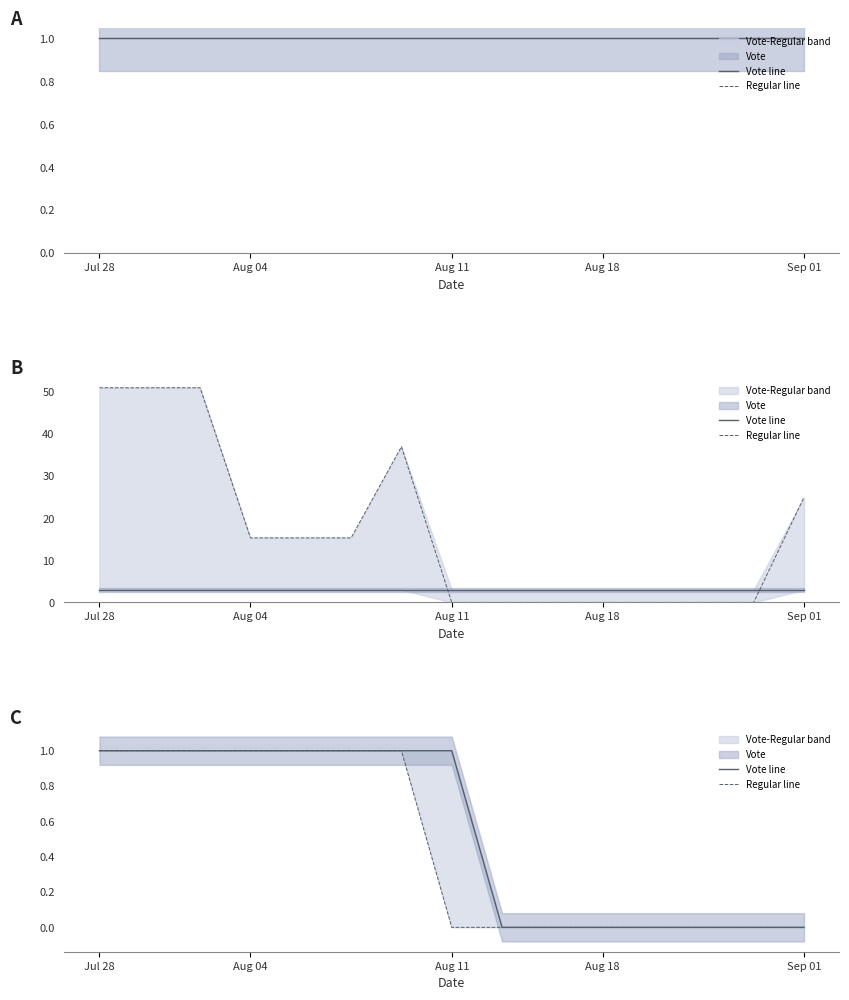

At which label does Vote line reach its peak?

Jul 28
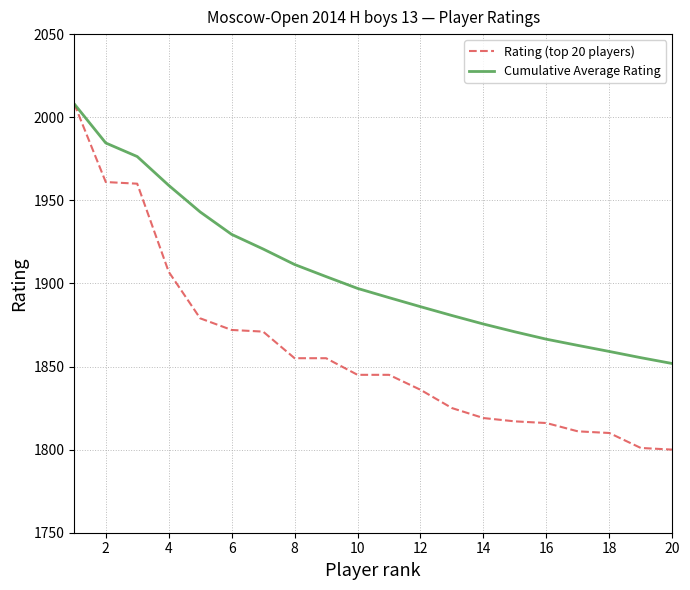

What is the highest value of the Rating (top 20 players) series?

2008.0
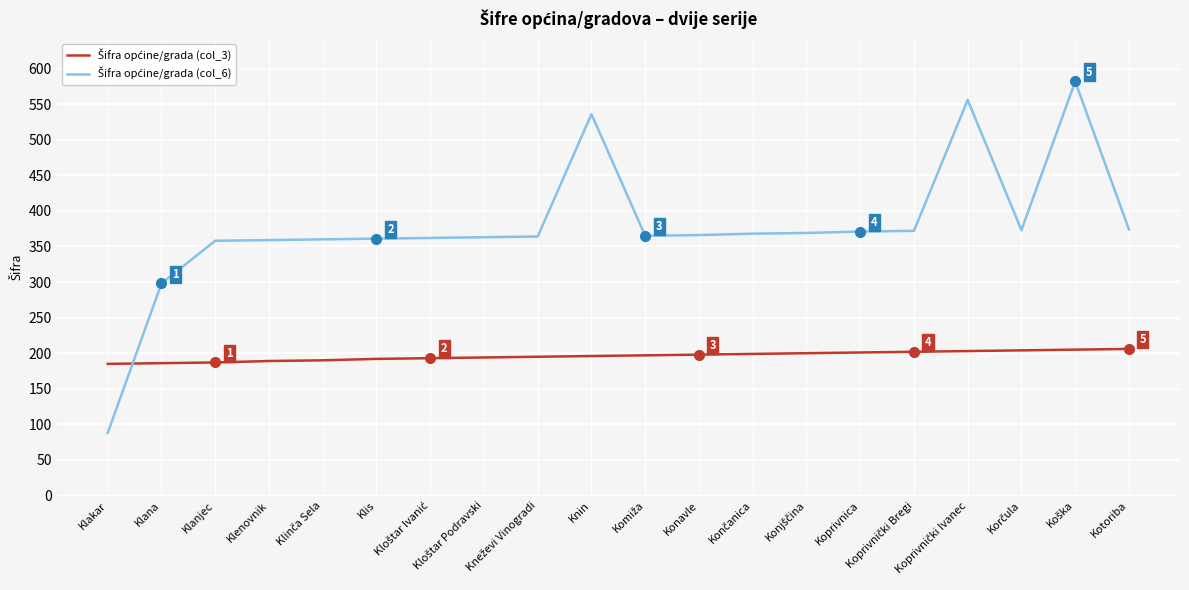

What is the smallest value displayed?

88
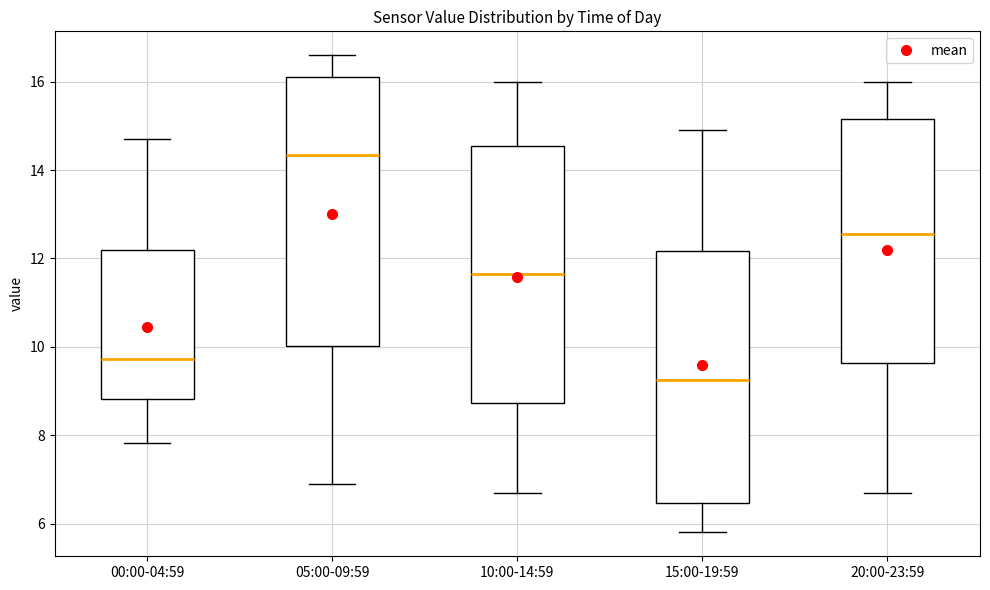

Reading left to right, read every box against the y-axis: the position of its median line, the range the box covers, and the ends of its whiskers. The values are not printed on the chart, so give them approximately, as read against the axis.

00:00-04:59: median 9.8, box 8.8 to 12.2, whiskers 7.8 to 14.8
05:00-09:59: median 14.4, box 10.0 to 16.2, whiskers 7.0 to 16.6
10:00-14:59: median 11.6, box 8.8 to 14.6, whiskers 6.8 to 16.0
15:00-19:59: median 9.2, box 6.4 to 12.2, whiskers 5.8 to 15.0
20:00-23:59: median 12.6, box 9.6 to 15.2, whiskers 6.8 to 16.0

Problem to work on:
Render the rows above as a Markdown table with the columns No. and Line, giving each non-blank line its own numbered entry. Leave the pictures out.

Exercise solution:
| No. | Line |
|---|---|
| 1 | At which label does Vote line reach its peak? |
| 2 | Jul 28 |
| 3 | What is the highest value of the Rating (top 20 players) series? |
| 4 | 2008.0 |
| 5 | What is the smallest value displayed? |
| 6 | 88 |
| 7 | Reading left to right, read every box against the y-axis: the position of its median line, the range the box covers, and the ends of its whiskers. The values are not printed on the chart, so give them approximately, as read against the axis. |
| 8 | 00:00-04:59: median 9.8, box 8.8 to 12.2, whiskers 7.8 to 14.8 |
| 9 | 05:00-09:59: median 14.4, box 10.0 to 16.2, whiskers 7.0 to 16.6 |
| 10 | 10:00-14:59: median 11.6, box 8.8 to 14.6, whiskers 6.8 to 16.0 |
| 11 | 15:00-19:59: median 9.2, box 6.4 to 12.2, whiskers 5.8 to 15.0 |
| 12 | 20:00-23:59: median 12.6, box 9.6 to 15.2, whiskers 6.8 to 16.0 |